ACROPHOBIA
Yasinta, bukan nama sebenarnya setiap melihat pohon kelapa yang tinggi selalu kaget, gemetaran dengan nafas tersengal-sengal. Wajahnya akan berkeringat dan matanya segera memerah seperti orang menangis. Setiap melihat pohon kelapa, dia selalu teringat akan ayah tercinta yang terjatuh dari pohon kelapa di kebun mereka. Selain itu, kalau ke kampung kakek dan neneknya, dia tidak berani naik ke lumbung jika diminta untuk mengambil pisang atau jagung. Dia merasa ngeri jika harus menaiki tangga bambu yang sudah dikasih pijakan untuk naik atau turun.Â
Apa nama ketakutan (atau bisa kita sebuat sebagai penyakit) yang dialami Yasinta di atas? Kita mengenal ketakutan ini dengan istilah "acrophobia".
Apa Itu Acrophobia?
Acrophobia merupakan istilah untuk menggambarkan ketakutan yang berlebihan terhadap ketinggian.
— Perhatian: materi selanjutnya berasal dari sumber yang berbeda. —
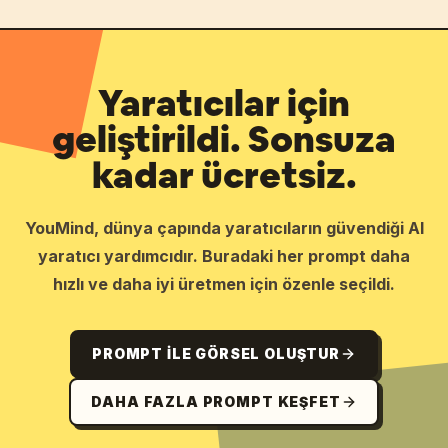
Yaratıcılar için
geliştirildi. Sonsuza
kadar ücretsiz.
YouMind, dünya çapında yaratıcıların güvendiği AI
yaratıcı yardımcıdır. Buradaki her prompt daha
hızlı ve daha iyi üretmen için özenle seçildi.
PROMPT ILE GÖRSEL OLUŞTUR
DAHA FAZLA PROMPT KEŞFET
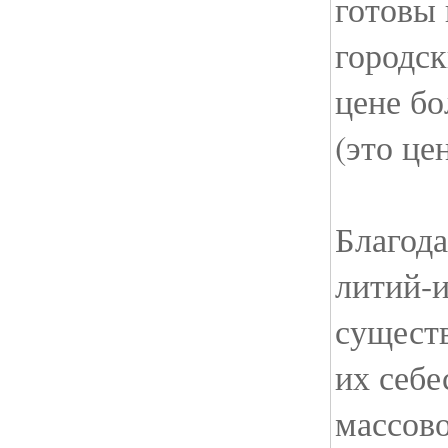
готовы
городск
цене бо
(это це
Благод
литий-и
сущест
их себе
массово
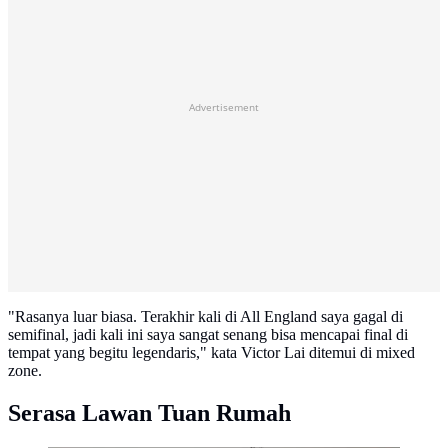
Advertisement
"Rasanya luar biasa. Terakhir kali di All England saya gagal di
semifinal, jadi kali ini saya sangat senang bisa mencapai final di
tempat yang begitu legendaris," kata Victor Lai ditemui di mixed
zone.
Serasa Lawan Tuan Rumah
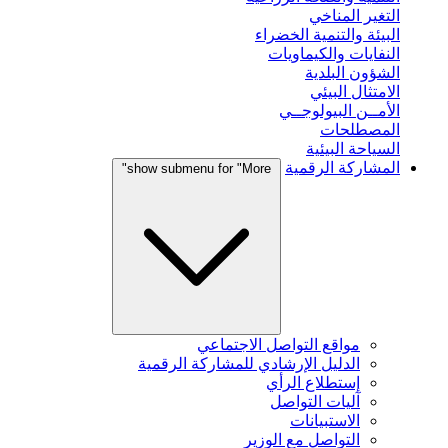
التغير المناخي
البيئة والتنمية الخضراء
النفايات والكيماويات
الشؤون البلدية
الامتثال البيئي
الأمــن البيولوجــي
المصطلحات
السياحة البيئية
المشاركة الرقمية
show submenu for "More"
مواقع التواصل الاجتماعي
الدليل الإرشادي للمشاركة الرقمية
إستطلاع الرأي
آليات التواصل
الاستبيانات
التواصل مع الوزير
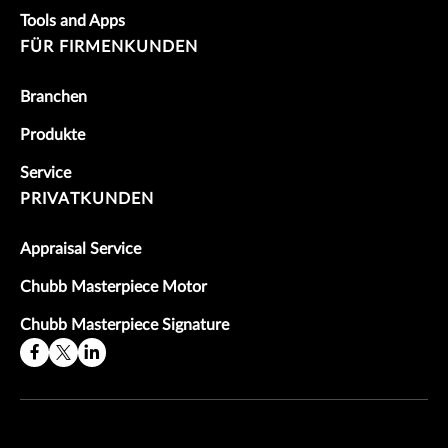
Tools and Apps
FÜR FIRMENKUNDEN
Branchen
Produkte
Service
PRIVATKUNDEN
Appraisal Service
Chubb Masterpiece Motor
Chubb Masterpiece Signature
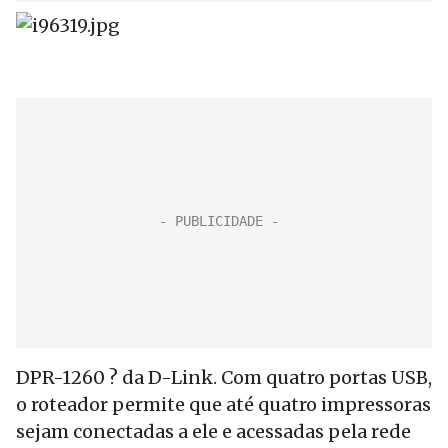
DPR-1260 ? da D-Link. Com quatro portas USB,
o roteador permite que até quatro impressoras
sejam conectadas a ele e acessadas pela rede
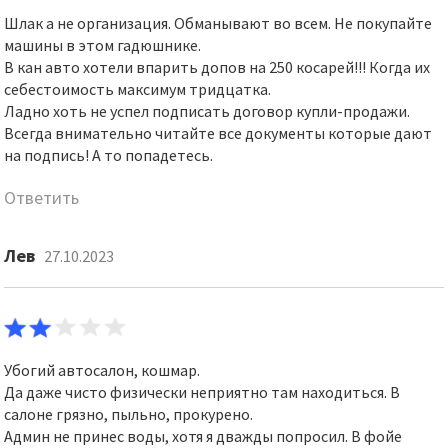
Шлак а не организация. Обманывают во всем. Не покупайте
машины в этом гадюшнике.
В кан авто хотели впарить допов на 250 косарей!!! Когда их
себестоимость максимум тридцатка.
Ладно хоть не успел подписать договор купли-продажи.
Всегда внимательно читайте все документы которые дают
на подпись! А то попадетесь.
Ответить
Лев
27.10.2023
Убогий автосалон, кошмар.
Да даже чисто физически неприятно там находиться. В
салоне грязно, пыльно, прокурено.
Админ не принес воды, хотя я дважды попросил. В фойе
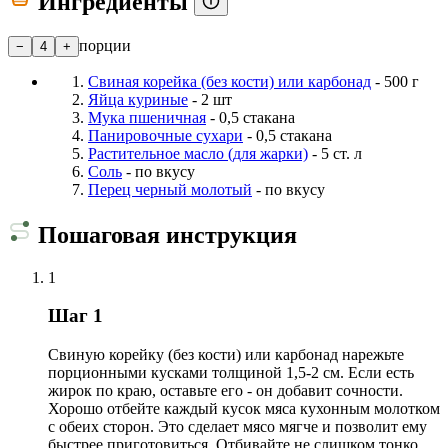
Ингредиенты
порции
−
4
+
Свиная корейка (без кости) или карбонад
- 500 г
Яйца куриные
- 2 шт
Мука пшеничная
- 0,5 стакана
Панировочные сухари
- 0,5 стакана
Растительное масло (для жарки)
- 5 ст. л
Соль
- по вкусу
Перец черный молотый
- по вкусу
Пошаговая инструкция
1
Шаг 1
Свиную корейку (без кости) или карбонад нарежьте
порционными кусками толщиной 1,5-2 см. Если есть
жирок по краю, оставьте его - он добавит сочности.
Хорошо отбейте каждый кусок мяса кухонным молотком
с обеих сторон. Это сделает мясо мягче и позволит ему
быстрее приготовиться. Отбивайте не слишком тонко,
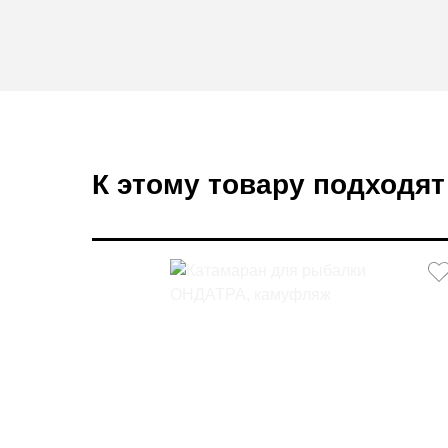
К этому товару подходят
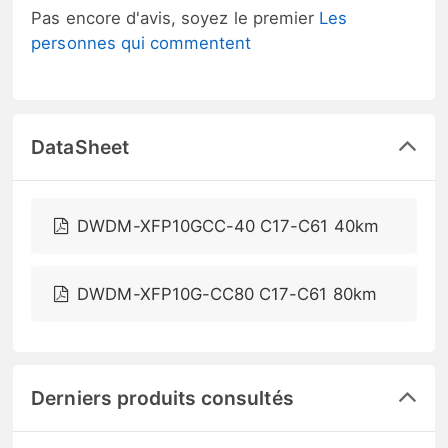
Pas encore d'avis, soyez le premier
Les
personnes qui commentent
DataSheet
DWDM-XFP10GCC-40 C17-C61 40km
DWDM-XFP10G-CC80 C17-C61 80km
Derniers produits consultés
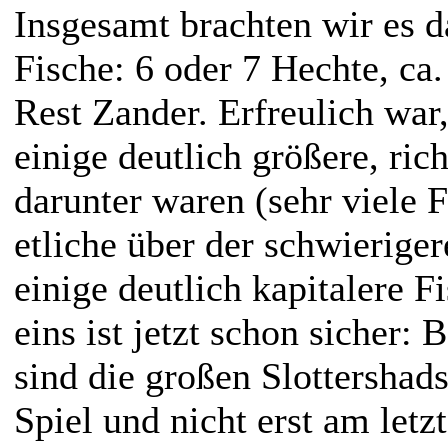
Insgesamt brachten wir es d
Fische: 6 oder 7 Hechte, ca
Rest Zander. Erfreulich war
einige deutlich größere, ric
darunter waren (sehr viele 
etliche über der schwierige
einige deutlich kapitalere F
eins ist jetzt schon sicher:
sind die großen Slottershad
Spiel und nicht erst am letz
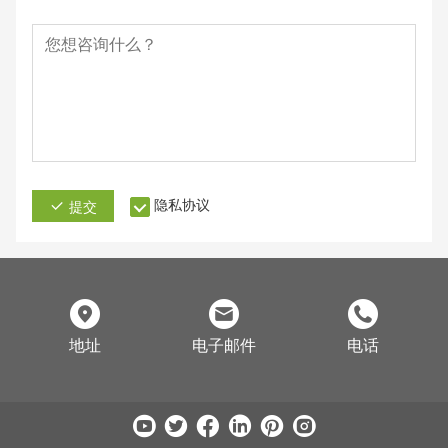
隐私协议
提交
地址
电子邮件
电话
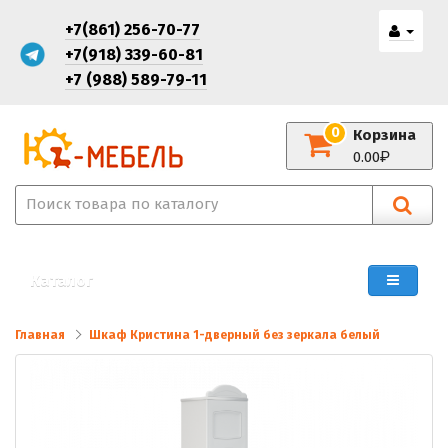
+7(861) 256-70-77
+7(918) 339-60-81
+7 (988) 589-79-11
0
Корзина
0.00
Каталог
Главная
Шкаф Кристина 1-дверный без зеркала белый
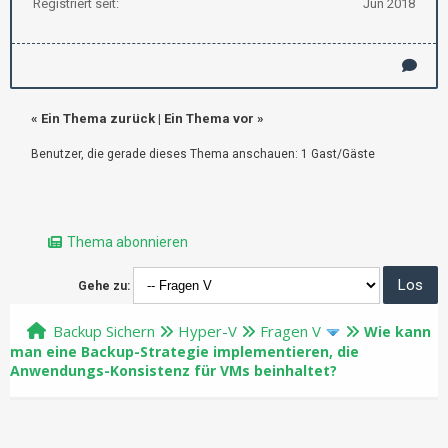
Registriert seit:
Jun 2018
«
Ein Thema zurück
|
Ein Thema vor
»
Benutzer, die gerade dieses Thema anschauen: 1 Gast/Gäste
Thema abonnieren
Gehe zu:
Backup Sichern
Hyper-V
Fragen V
Wie kann
man eine Backup-Strategie implementieren, die
Anwendungs-Konsistenz für VMs beinhaltet?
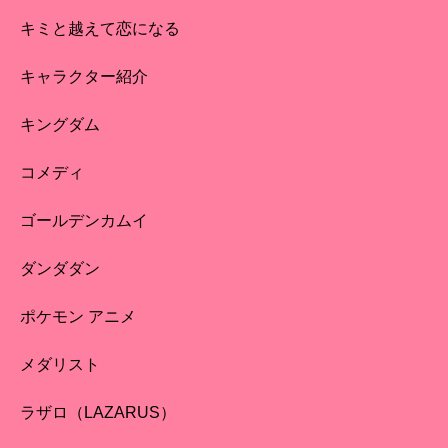
キミと越えて恋になる
キャラクター紹介
キングダム
コメディ
ゴールデンカムイ
ダンダダン
ポケモン アニメ
メダリスト
ラザロ（LAZARUS）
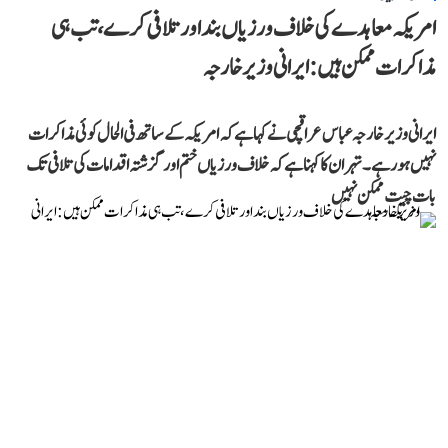
امریکہ معاہدے کی خلاف ورزیاں بند اور تلافی کرے، تب ہی
مذاکرات ممکن ہیں: ایرانی وزیر خارجہ
ایرانی وزیر خارجہ عباس عراقچی نے کہا ہے کہ امریکہ کے ساتھ فی الحال کوئی مذاکرات
نہیں ہو رہے۔ تہران کا کہنا ہے کہ خلاف ورزیاں ختم اور گزشتہ اقدامات کی تلافی تک
بات چیت ممکن نہیں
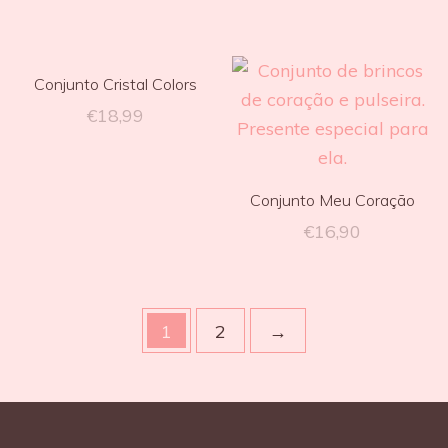
Conjunto Cristal Colors
€
18,99
Conjunto Meu Coração
€
16,90
1
2
→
Kata ini berasal dari bahasa Yunani "akron," yang berarti puncak atau ketinggian, dan "phobos," yang berarti ketakutan. Berbeda dengan rasa takut normal saat berada di tempat tinggi, acrophobia adalah ketakutan irasional yang dapat menyebabkan reaksi fisik dan emosional yang intens, bahkan ketika tidak ada ancaman nyata.
Apa Penyebab Acrophobia?
Penyebab acrophobia bisa beragam. Salah satu penyebab paling umum adalah pengalaman traumatis terkait ketinggian. Dr. Martin Antony, seorang profesor psikologi di Ryerson University, menyatakan bahwa salah satu penyebab utama acrophobia adalah pengalaman traumatis terkait ketinggian. Misalnya, seseorang yang pernah jatuh dari tempat tinggi atau melihat orang lain terjatuh mungkin mengembangkan ketakutan ini sebagai respons perlindungan.
Ada juga faktor genetik yang berperan; jika ada anggota keluarga yang menderita fobia ini, kemungkinan besar keturunan mereka juga akan mengalami hal yang sama. Selain itu, ketakutan terhadap ketinggian bisa muncul melalui proses pembelajaran atau pengondisian, di mana seseorang mengadopsi ketakutan dari orang-orang di sekitarnya, seperti orang tua atau teman sebaya. Dari sudut pandang evolusi, rasa takut terhadap ketinggian bisa jadi merupakan mekanisme bertahan hidup, yang membantu nenek moyang kita untuk menghindari bahaya jatuh dari tempat tinggi.
Selain itu, acrophobia dapat dipengaruhi oleh faktor genetik. Dr. Isaac Marks, seorang psikiater dari Institute of Psychiatry, Psychology & Neuroscience, London, menjelaskan bahwa beberapa orang mungkin memiliki kecenderungan genetik untuk mengembangkan fobia, termasuk acrophobia. Jika ada anggota keluarga yang memiliki fobia ini, risiko untuk mengalaminya juga meningkat.
Penyebab lainnya adalah pembelajaran sosial. Anak-anak yang melihat orang tua atau figur otoritas lainnya menunjukkan ketakutan terhadap ketinggian dapat mengadopsi ketakutan yang sama. Dari perspektif evolusioner, ketakutan terhadap ketinggian juga dianggap sebagai mekanisme bertahan hidup yang membantu manusia awal menghindari bahaya jatuh dari tempat tinggi.